Our post today is written by Peter Hallsworth, CEng FICE. Contributor for The Structural Exam.
Peter is a Member of the Institution Council and serves on several panels including the Professional Reviews Panel and the Fellowship Panel.
Peter became a Chartered Engineer in 1975 and undertook his first Professional Review in 1982. Since then he has undertaken just shy of 500 reviews of all kinds from Technician through to Fellow. He has been also running a Written Exercise Group based in Manchester and online for ten years, with several participants winning prizes every year.
Introduction to the James Rennie Medal
Every year the ICE awards the James Rennie Medal to the best Chartered Professional Review candidate from the year before. Nominations are made by the two reviewers who interviewed their candidate, with the final three shortlisted candidates presenting in front of a large audience and panel at ICE's headquarters in London in March.
How does someone get nominated?
As a candidate your objective and target should be to simply pass the ICE Examination but sometimes there are people who shine. As reviewers we get an opportunity to recognise those people and we (in true ICE fashion) fill in a form.
In essence we write a proposal supporting the individual and these are read by the Standards Panel during the period between your Chartered Professional Review and your result being released. This year there were nearly 50 recommendations and the Standards Panel passed ten to the James Rennie Panel.
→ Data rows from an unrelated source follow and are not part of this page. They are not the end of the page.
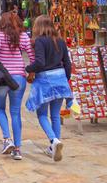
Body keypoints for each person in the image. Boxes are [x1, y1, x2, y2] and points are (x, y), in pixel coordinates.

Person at [0, 12, 34, 160]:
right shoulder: (23, 36)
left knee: (0, 108)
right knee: (15, 113)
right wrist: (31, 74)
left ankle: (7, 139)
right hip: (19, 78)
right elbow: (32, 56)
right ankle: (18, 149)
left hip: (2, 78)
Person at [24, 15, 73, 162]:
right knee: (56, 115)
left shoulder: (40, 41)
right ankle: (53, 146)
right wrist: (66, 79)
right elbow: (68, 63)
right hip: (60, 78)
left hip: (45, 80)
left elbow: (40, 62)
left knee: (42, 114)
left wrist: (27, 68)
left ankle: (53, 140)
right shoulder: (60, 41)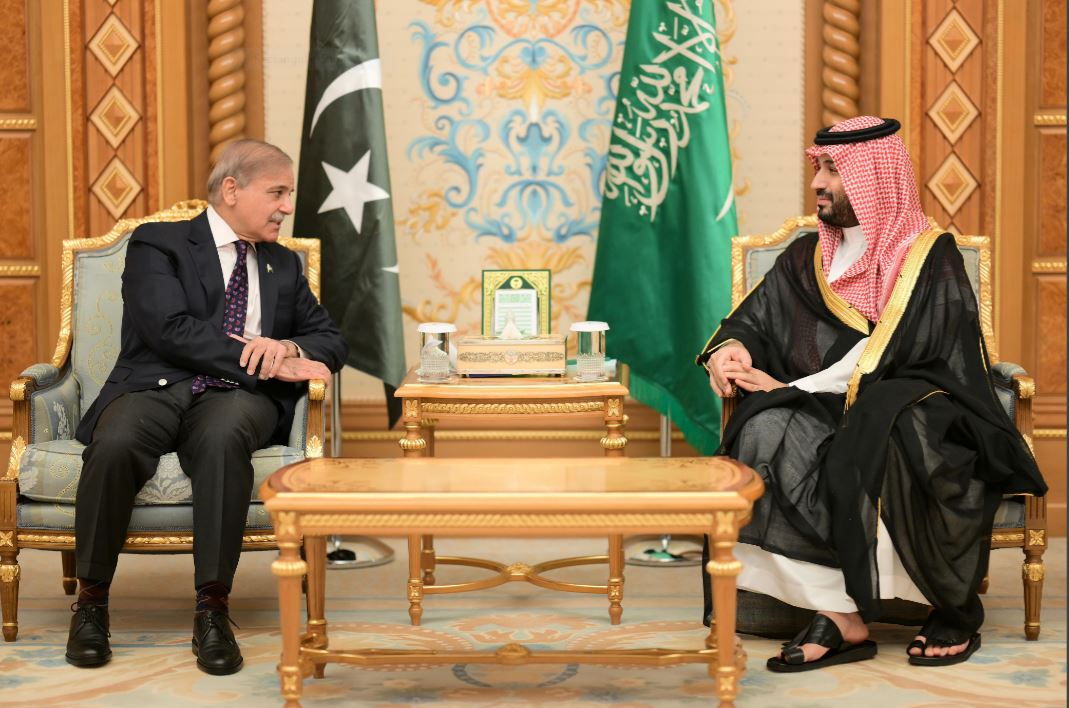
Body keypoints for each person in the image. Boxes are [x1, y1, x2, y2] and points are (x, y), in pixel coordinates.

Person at [696, 116, 1046, 671]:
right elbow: (752, 321)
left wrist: (794, 386)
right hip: (819, 406)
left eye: (833, 170)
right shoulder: (805, 257)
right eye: (819, 168)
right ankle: (839, 614)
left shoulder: (930, 256)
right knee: (762, 425)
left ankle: (935, 606)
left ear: (874, 178)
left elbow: (917, 350)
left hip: (914, 405)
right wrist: (731, 351)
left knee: (884, 428)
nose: (818, 183)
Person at [65, 139, 348, 674]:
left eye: (289, 195)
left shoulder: (283, 265)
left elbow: (331, 339)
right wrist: (259, 359)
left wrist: (289, 348)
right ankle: (92, 603)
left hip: (238, 397)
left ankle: (213, 610)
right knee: (116, 442)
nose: (287, 207)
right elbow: (167, 328)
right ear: (232, 190)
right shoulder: (159, 243)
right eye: (277, 193)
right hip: (154, 386)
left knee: (223, 441)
Our job is to select three to present their CEng presentation to the Institution on 22nd March in the Telford Theatre.
We interviewed our friend Nick Borner a while ago to find out the preparations he made leading up to his Chartered Professional Review. He was nominated for the James Rennie Medal back in 2015. You can read his interview here. He has lots of good tips for those preparing for their CEng MICE interviews.
One that we always recommend is to book a Mock ICE Review with us to get a 3rd party opinion on your report and interview, so you can make changes before you submit for the real thing.
About the Final
The presentation candidates make at the James Rennie Medal Final differs a bit to the one made at their Chartered Professional Review. It is not just to two reviewers but to a big audience of about a hundred followed by 15-20 minutes of questions. It is quite a challenge and those I have helped have sensibly made some changes to the presentation to bring out points to the bigger audience.
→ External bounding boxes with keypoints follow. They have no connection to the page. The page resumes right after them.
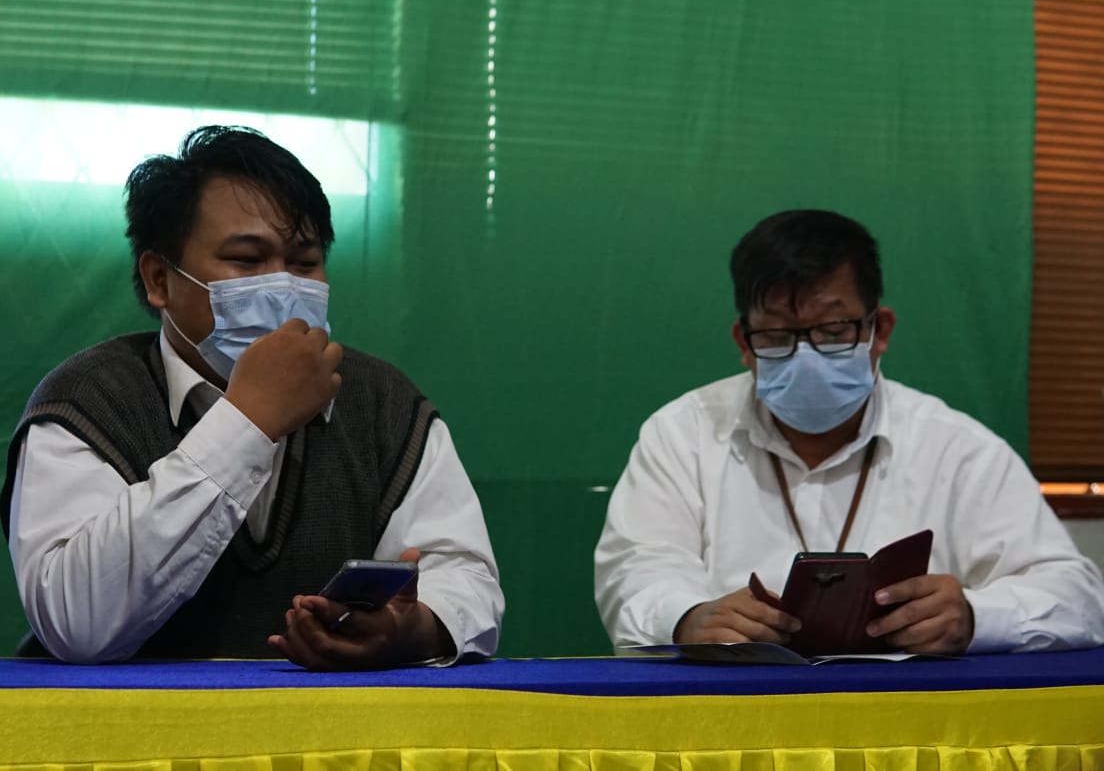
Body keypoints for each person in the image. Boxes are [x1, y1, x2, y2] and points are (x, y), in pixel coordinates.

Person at [1, 125, 504, 669]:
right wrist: (248, 421)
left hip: (331, 723)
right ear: (160, 279)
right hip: (123, 722)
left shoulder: (384, 403)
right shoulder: (84, 402)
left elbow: (468, 580)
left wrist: (412, 630)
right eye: (246, 260)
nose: (282, 286)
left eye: (304, 263)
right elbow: (76, 621)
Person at [594, 209, 1104, 655]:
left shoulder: (958, 448)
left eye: (833, 330)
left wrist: (975, 617)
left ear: (879, 331)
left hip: (908, 720)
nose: (806, 354)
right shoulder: (682, 433)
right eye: (776, 334)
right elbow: (635, 570)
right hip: (731, 714)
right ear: (744, 343)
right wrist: (686, 617)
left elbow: (1078, 597)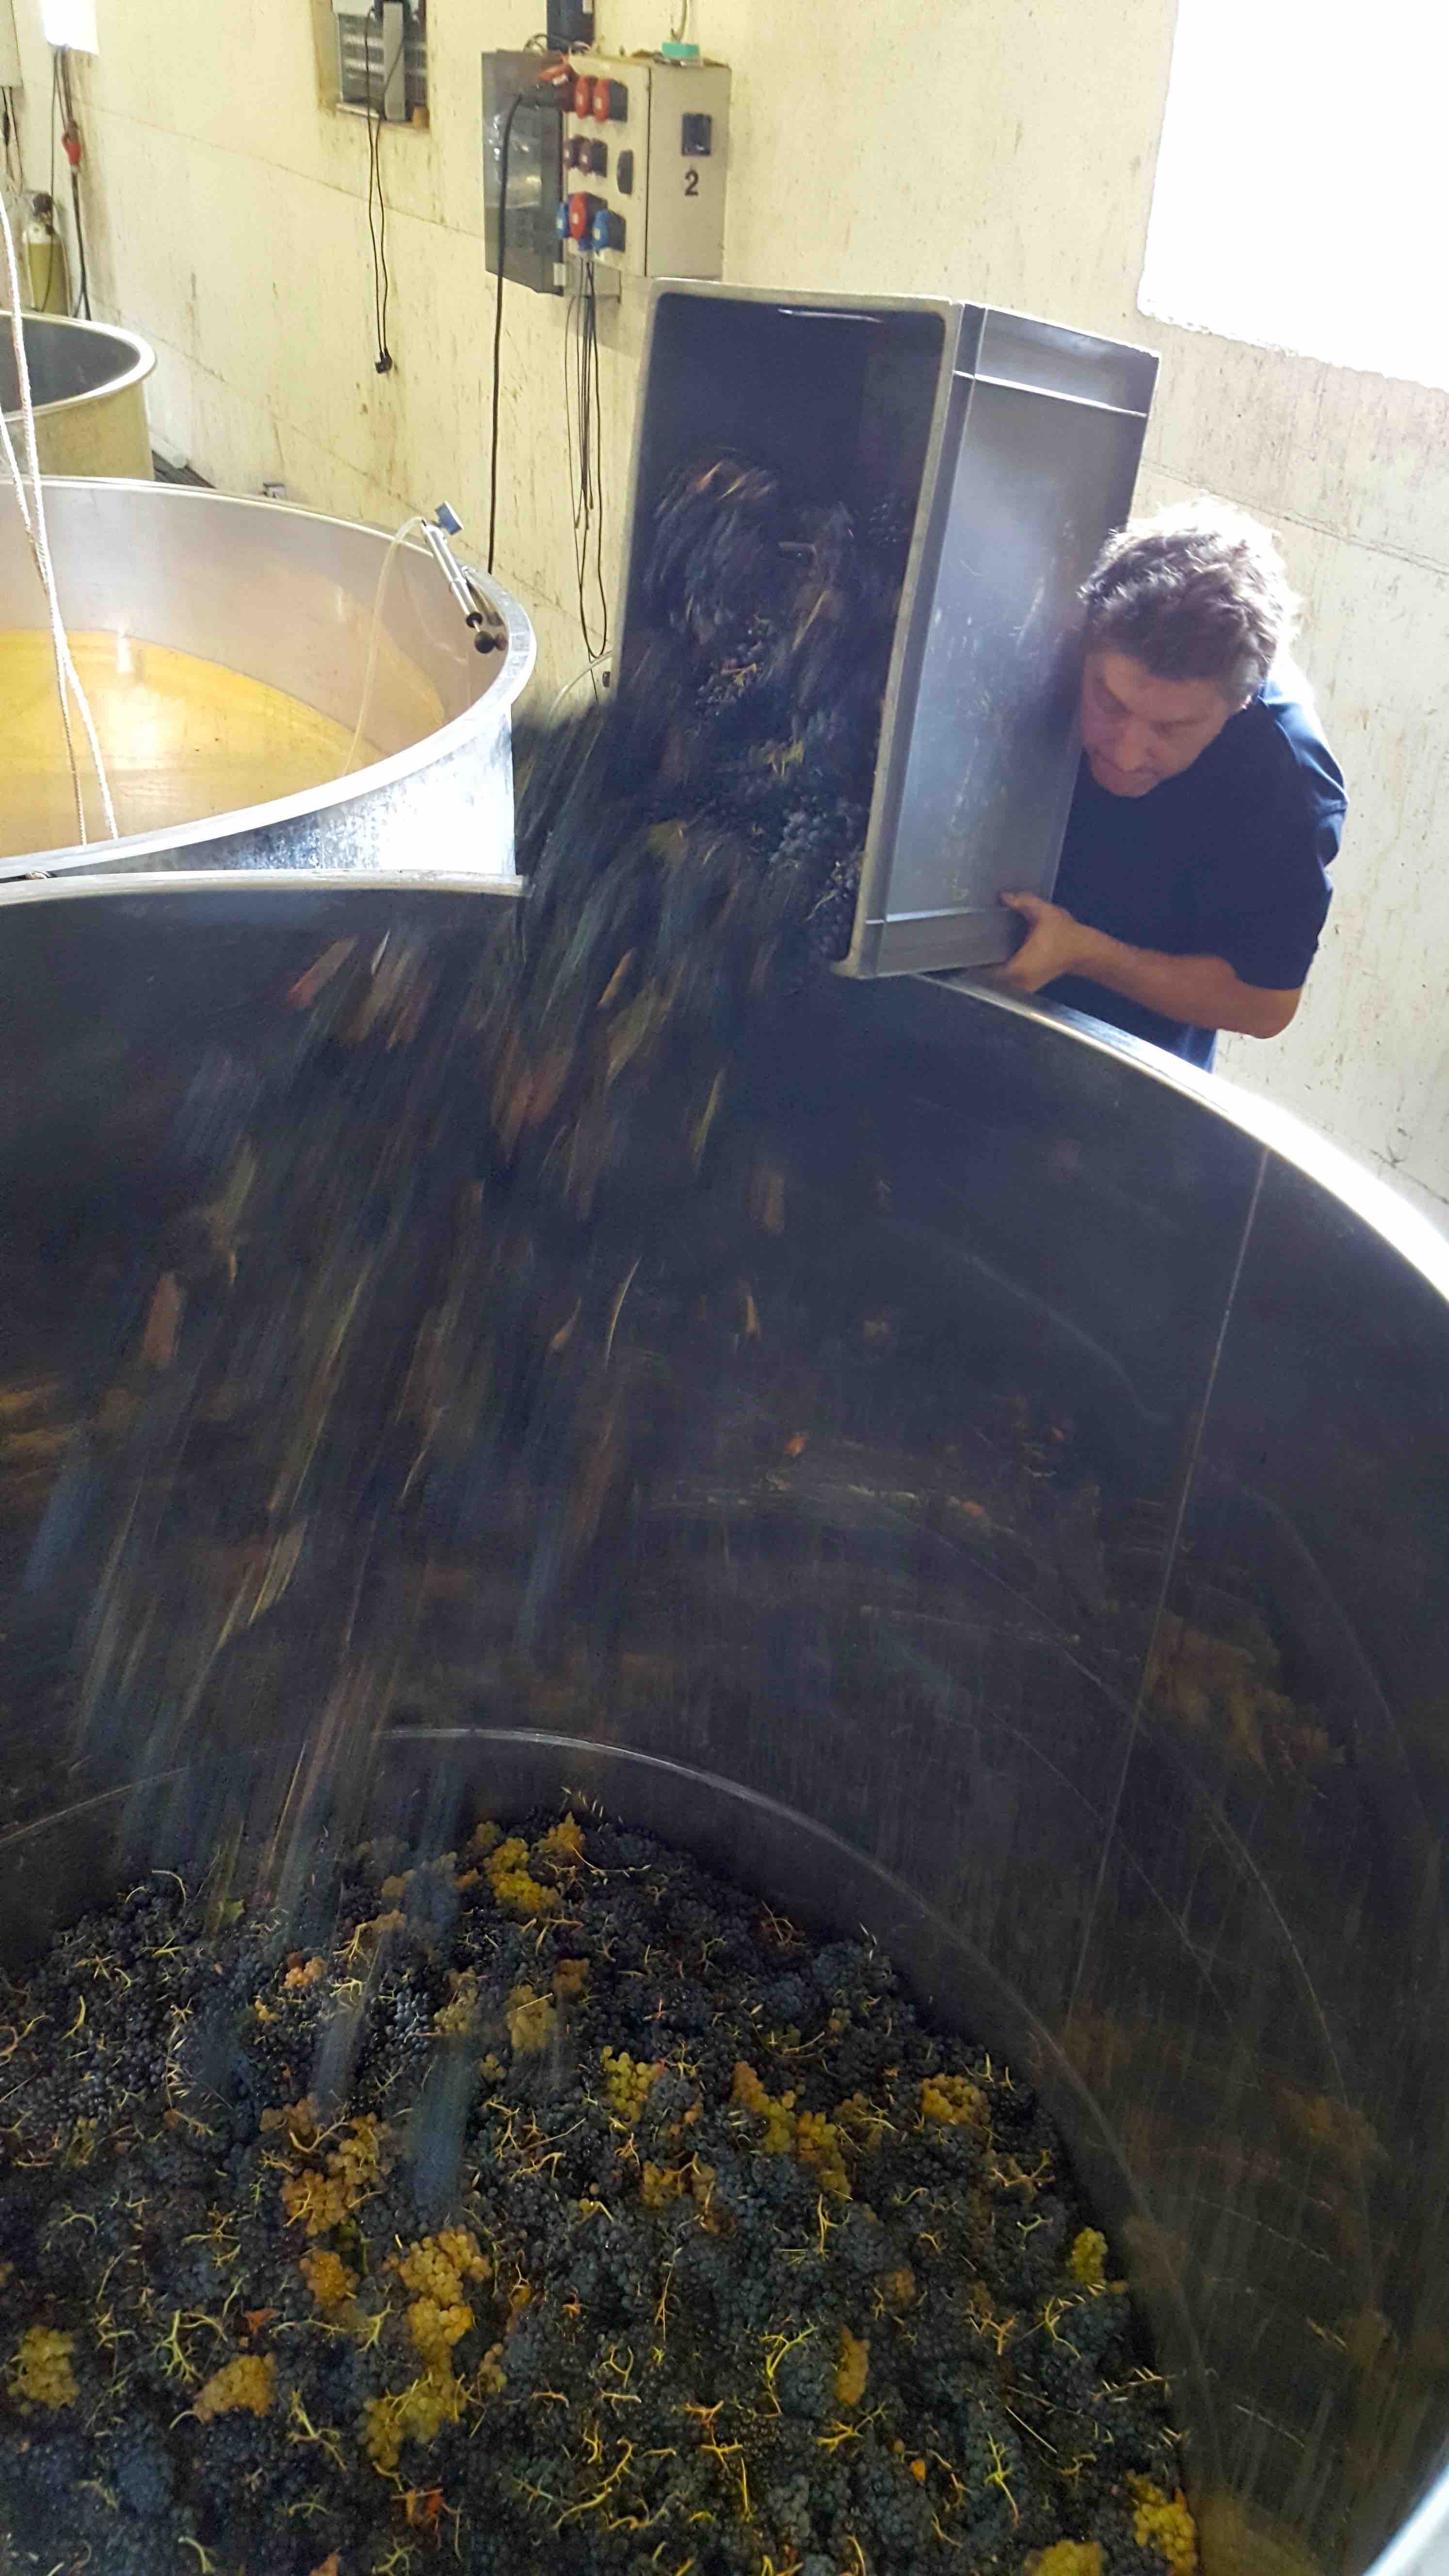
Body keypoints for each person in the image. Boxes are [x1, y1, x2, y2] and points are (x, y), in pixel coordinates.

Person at [996, 501, 1347, 1069]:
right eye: (1111, 702)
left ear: (1239, 705)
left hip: (1119, 1071)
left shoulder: (1287, 780)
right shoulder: (1034, 641)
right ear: (1084, 641)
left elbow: (1265, 1003)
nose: (1126, 754)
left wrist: (1086, 953)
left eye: (1171, 729)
The questions are always challenging and sometimes come from experts who actually know the answer! One blunder we discussed a while ago is whether CDM Regulations apply offshore.
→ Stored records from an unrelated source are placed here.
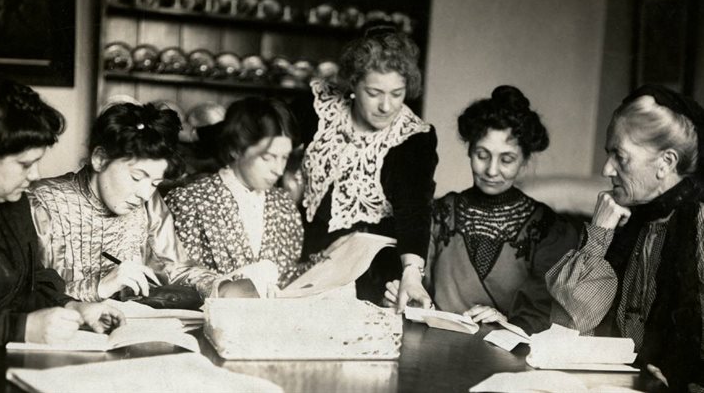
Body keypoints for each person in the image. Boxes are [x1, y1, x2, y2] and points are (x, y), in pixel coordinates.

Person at [546, 85, 704, 391]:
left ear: (667, 163)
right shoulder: (631, 221)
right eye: (608, 154)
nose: (606, 169)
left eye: (620, 156)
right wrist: (599, 234)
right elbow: (571, 327)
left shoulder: (698, 228)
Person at [384, 86, 578, 334]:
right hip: (436, 349)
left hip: (507, 358)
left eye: (506, 159)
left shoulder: (548, 229)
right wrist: (399, 297)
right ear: (469, 150)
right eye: (482, 155)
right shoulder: (438, 214)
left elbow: (546, 314)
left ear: (525, 160)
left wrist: (507, 323)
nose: (492, 170)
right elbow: (419, 292)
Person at [0, 77, 124, 345]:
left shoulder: (14, 201)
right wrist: (20, 328)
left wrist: (74, 307)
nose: (35, 175)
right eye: (25, 164)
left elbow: (32, 281)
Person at [301, 25, 438, 308]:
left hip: (371, 275)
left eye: (397, 94)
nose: (386, 106)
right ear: (353, 83)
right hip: (304, 259)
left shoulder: (414, 139)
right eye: (374, 92)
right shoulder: (319, 107)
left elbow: (415, 210)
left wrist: (412, 274)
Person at [29, 102, 218, 301]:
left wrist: (219, 286)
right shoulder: (41, 202)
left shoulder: (148, 202)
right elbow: (22, 298)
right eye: (136, 177)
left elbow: (176, 268)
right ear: (100, 159)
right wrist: (100, 287)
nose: (145, 193)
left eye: (155, 182)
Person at [165, 97, 304, 297]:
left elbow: (290, 276)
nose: (279, 170)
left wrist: (329, 259)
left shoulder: (284, 204)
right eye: (268, 157)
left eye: (284, 157)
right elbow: (178, 281)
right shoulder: (189, 201)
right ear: (235, 149)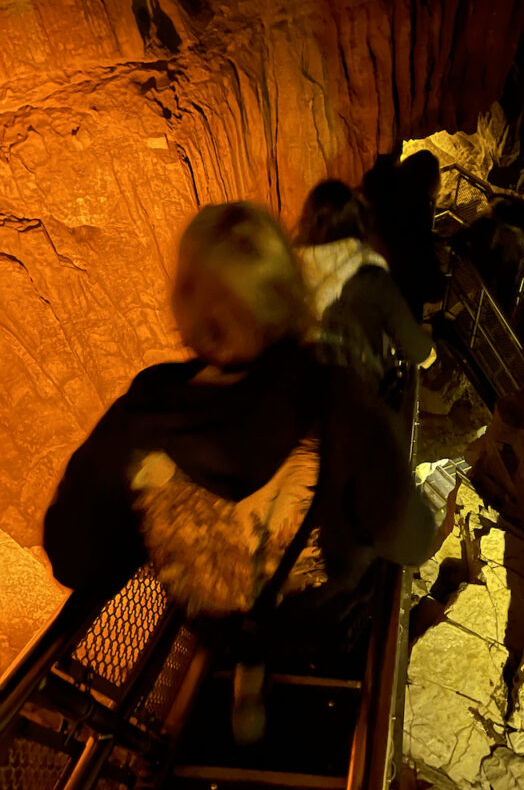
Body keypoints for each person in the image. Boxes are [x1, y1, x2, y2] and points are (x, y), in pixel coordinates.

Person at [44, 201, 436, 738]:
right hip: (329, 629)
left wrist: (150, 522)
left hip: (214, 627)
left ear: (186, 305)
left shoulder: (144, 414)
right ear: (285, 293)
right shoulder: (337, 394)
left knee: (243, 606)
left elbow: (72, 557)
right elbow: (408, 540)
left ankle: (247, 659)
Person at [295, 179, 435, 400]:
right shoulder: (369, 272)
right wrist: (427, 353)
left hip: (301, 389)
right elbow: (408, 336)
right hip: (352, 392)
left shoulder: (290, 266)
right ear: (356, 220)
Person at [363, 150, 445, 321]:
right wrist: (439, 285)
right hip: (397, 299)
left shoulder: (383, 196)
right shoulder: (416, 215)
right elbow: (419, 255)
The James Rennie Panel includes several previous winners who recognise the skills in both engineering and communication and the final is brilliant to watch. We recommend all IEng and CEng candidates watch it – though IEng candidates are not eligible to be nominated. You will be able to watch online on 22nd March 2017 (details here), but do remember that these are the best out of over 1000 applicants globally and your target is simply to pass!